Scientists have developed an artificial intelligence model that predicts whether a person could die within a year.
Researchers at the United States’ Geisinger Health System have developed an Artificial Intelligence (AI) model that predicts whether a person could die within a year.
Geisinger researchers have found that artificial intelligence can examine electrocardiogram (ECG) test results to recognize patients at risk of developing a potentially dangerous type of arrhythmia with an irregular heartbeat or of dying within a year.
In two studies, researchers used more than 2 million ECG test results from archived medical records within the Geisinger system to train deep neural networks — advanced, multi-layered computational structures — to predict irregular heart rhythms, known as atrial fibrillation (AF), before they developed, Geisinger stated in a release.
Atrial fibrillation is associated with an increased risk of Heart Attack and stroke, it said.
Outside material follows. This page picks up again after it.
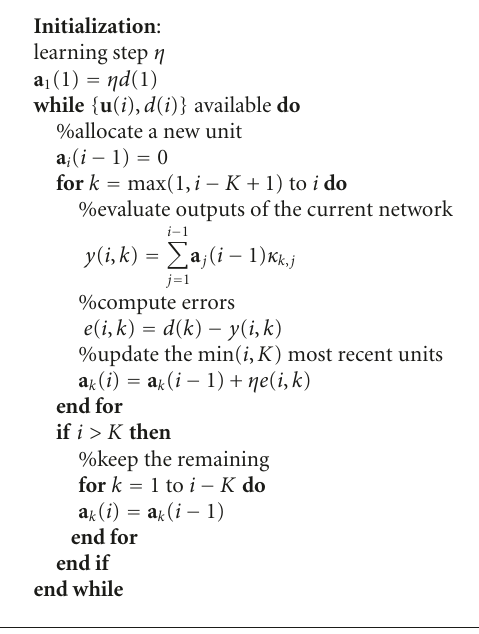
Algorithm 1: Kernel a ffi ne projection algorithm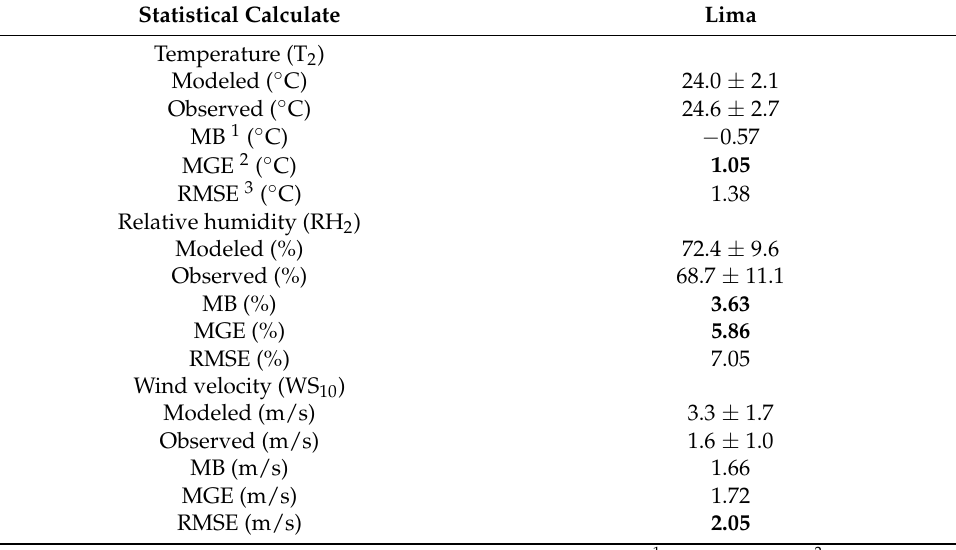
Table 3. Comparison of meteorological variables for Lima for case-control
In 1.1 million ECGs from more than 237,000 patients who had not yet developed AF, the researchers used highly specialized computational hardware to train a deep neural network to analyze 15 segments of data.
They found that within the top 1% of high-risk patients, as predicted by the neural network, 1 out of every 3 people was diagnosed with AF within a year.
The model predictions also demonstrated longer term prognostic significance, as the patients predicted to develop AF had a 45% higher hazard rate in developing AF over the next 25 years of follow-up compared to the lower risk patients.